(Records from a dataset)
▬▬▬
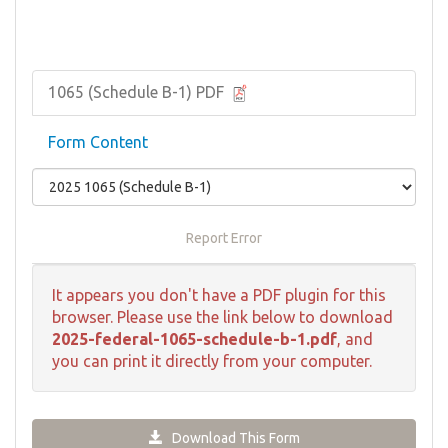
1065 (Schedule B-1) PDF
Form Content
Report Error
It appears you don't have a PDF plugin for this
browser. Please use the link below to download
2025-federal-1065-schedule-b-1.pdf
, and
you can print it directly from your computer.
Download This Form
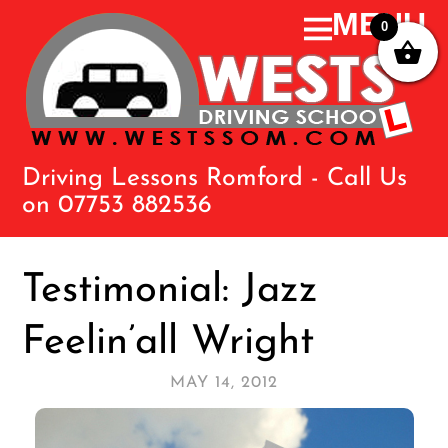
0
Driving Lessons Romford - Call Us
on 07753 882536
Testimonial: Jazz
Feelin’all Wright
MAY 14, 2012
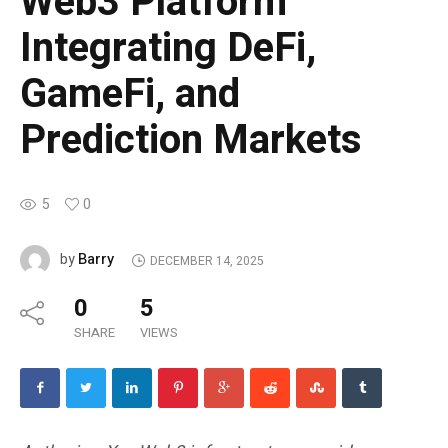
Web3 Platform
Integrating DeFi,
GameFi, and
Prediction Markets
5
0
Barry
by
DECEMBER 14, 2025
0
5
SHARE
VIEWS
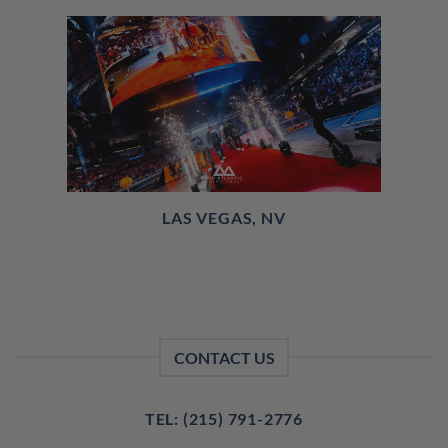
LAS VEGAS, NV
CONTACT US
TEL: (215) 791-2776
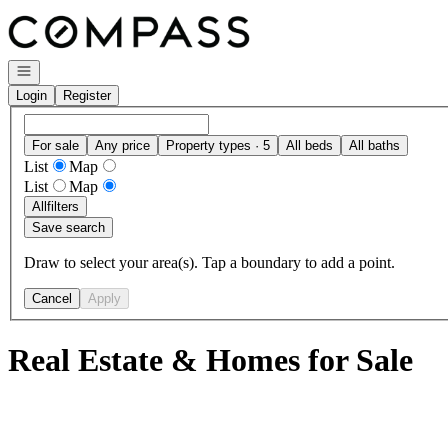
Go to: Homepage
Open navigation
Login
Register
For sale
Any price
Property types · 5
All beds
All baths
List
Map
List
Map
All
filters
Save search
Draw to select your area(s). Tap a boundary to add a point.
Cancel
Apply
Real Estate & Homes for Sale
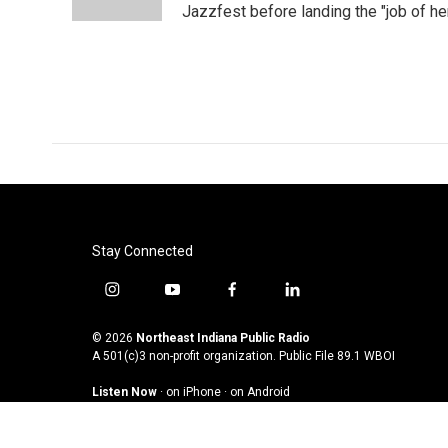
k
n
Jazzfest before landing the "job of he
Stay Connected
i
y
f
l
n
o
a
i
s
u
c
n
© 2026
Northeast Indiana Public Radio
t
t
e
k
A 501(c)3 non-profit organization. Public File
89.1 WBOI
a
u
b
e
Listen Now
·
on iPhone
·
on Android
g
b
o
d
r
e
o
i
a
k
n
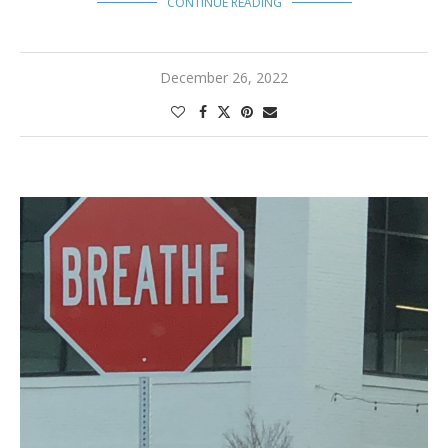
CONTINUE READING
December 26, 2022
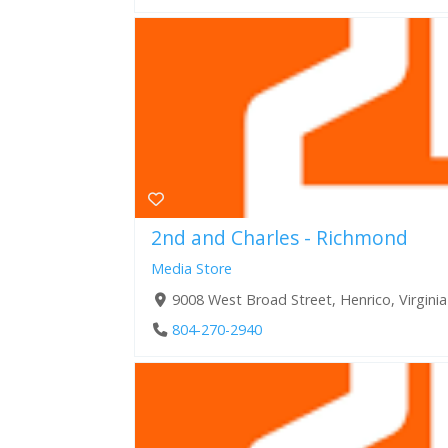
2nd and Charles - Richmond
Media Store
9008 West Broad Street, Henrico, Virgini
804-270-2940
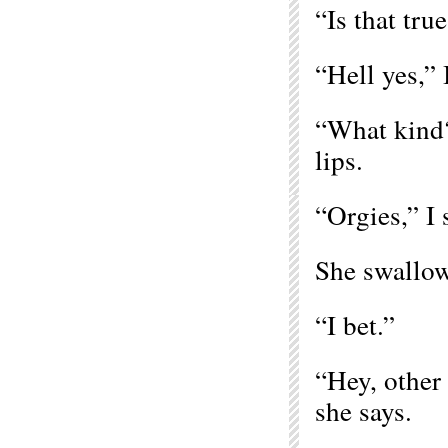
“Is that tru
“Hell yes,” 
“What kind?
lips.
“Orgies,” I 
She swallow
“I bet.”
“Hey, other 
she says.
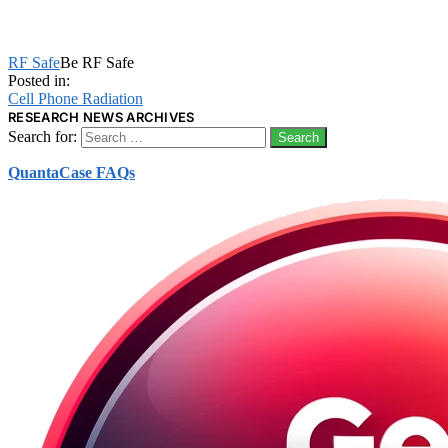
RF Safe
Be RF Safe
Posted in:
Cell Phone Radiation
RESEARCH NEWS ARCHIVES
Search for:
QuantaCase FAQs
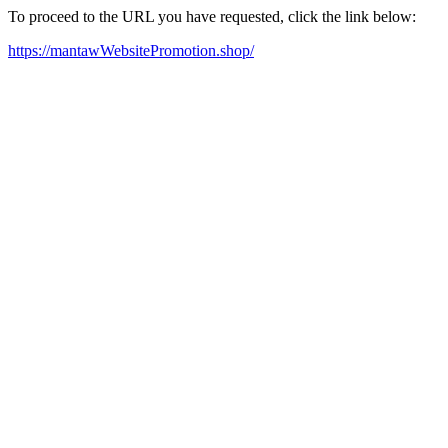
To proceed to the URL you have requested, click the link below:
https://mantawWebsitePromotion.shop/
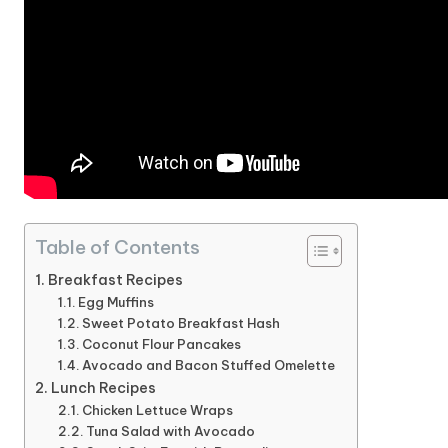
Table of Contents
Breakfast Recipes
Egg Muffins
Sweet Potato Breakfast Hash
Coconut Flour Pancakes
Avocado and Bacon Stuffed Omelette
Lunch Recipes
Chicken Lettuce Wraps
Tuna Salad with Avocado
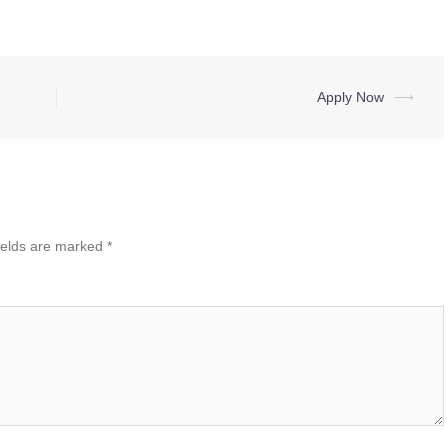
Apply Now
⟶
ields are marked
*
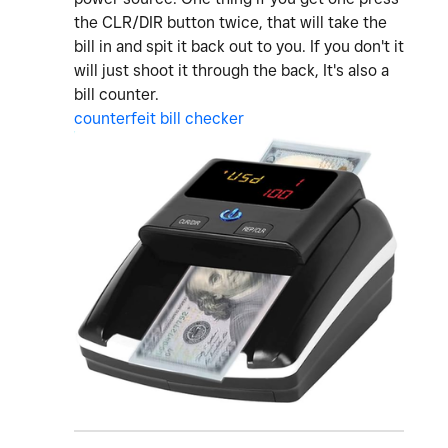
the CLR/DIR button twice, that will take the
bill in and spit it back out to you. If you don't it
will just shoot it through the back, It's also a
bill counter.
counterfeit bill checker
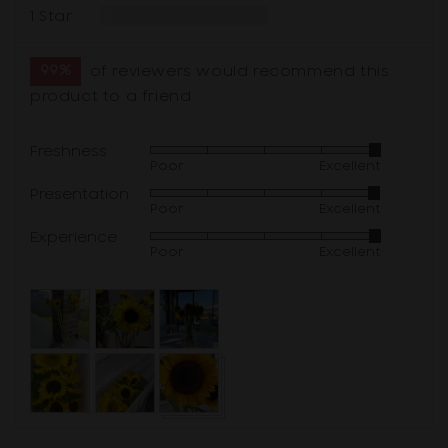
Reviews
1 Star
0
99%
of reviewers would recommend this
product to a friend
Freshness
Rated
Poor
Excellent
4
Presentation
Rated
out
Poor
Excellent
4
of
Experience
Rated
out
5
Poor
Excellent
4
of
out
5
Customer
of
photos
5
and
videos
▬▬▬
*JOB ITEM*
Restate each entry exactly, omitting pictures.

*SOLUTION TO THE EXERCISE*
1065 (Schedule B-1) PDF
Form Content
Report Error
It appears you don't have a PDF plugin for this
browser. Please use the link below to download
2025-federal-1065-schedule-b-1.pdf
, and
you can print it directly from your computer.
Download This Form
0
Driving Lessons Romford - Call Us
on 07753 882536
Testimonial: Jazz
Feelin’all Wright
MAY 14, 2012
Web3 Platform
Integrating DeFi,
GameFi, and
Prediction Markets
5
0
Barry
by
DECEMBER 14, 2025
0
5
SHARE
VIEWS
LAS VEGAS, NV
CONTACT US
TEL: (215) 791-2776
Go to: Homepage
Open navigation
Login
Register
For sale
Any price
Property types · 5
All beds
All baths
List
Map
List
Map
All
filters
Save search
Draw to select your area(s). Tap a boundary to add a point.
Cancel
Apply
Real Estate & Homes for Sale
k
n
Jazzfest before landing the "job of he
Stay Connected
i
y
f
l
n
o
a
i
s
u
c
n
© 2026
Northeast Indiana Public Radio
t
t
e
k
A 501(c)3 non-profit organization. Public File
89.1 WBOI
a
u
b
e
Listen Now
·
on iPhone
·
on Android
g
b
o
d
r
e
o
i
a
k
n
CONTINUE READING
December 26, 2022
2nd and Charles - Richmond
Media Store
9008 West Broad Street, Henrico, Virgini
804-270-2940
“Is that tru
“Hell yes,” 
“What kind?
lips.
“Orgies,” I 
She swallow
“I bet.”
“Hey, other 
she says.
RF Safe
Be RF Safe
Posted in:
Cell Phone Radiation
RESEARCH NEWS ARCHIVES
Search for:
QuantaCase FAQs
To proceed to the URL you have requested, click the link below:
https://mantawWebsitePromotion.shop/
Table of Contents
Breakfast Recipes
Egg Muffins
Sweet Potato Breakfast Hash
Coconut Flour Pancakes
Avocado and Bacon Stuffed Omelette
Lunch Recipes
Chicken Lettuce Wraps
Tuna Salad with Avocado
Apply Now
⟶
ields are marked
*
the CLR/DIR button twice, that will take the
bill in and spit it back out to you. If you don't it
will just shoot it through the back, It's also a
bill counter.
counterfeit bill checker
Reviews
1 Star
0
99%
of reviewers would recommend this
product to a friend
Freshness
Rated
Poor
Excellent
4
Presentation
Rated
out
Poor
Excellent
4
of
Experience
Rated
out
5
Poor
Excellent
4
of
out
5
Customer
of
photos
5
and
videos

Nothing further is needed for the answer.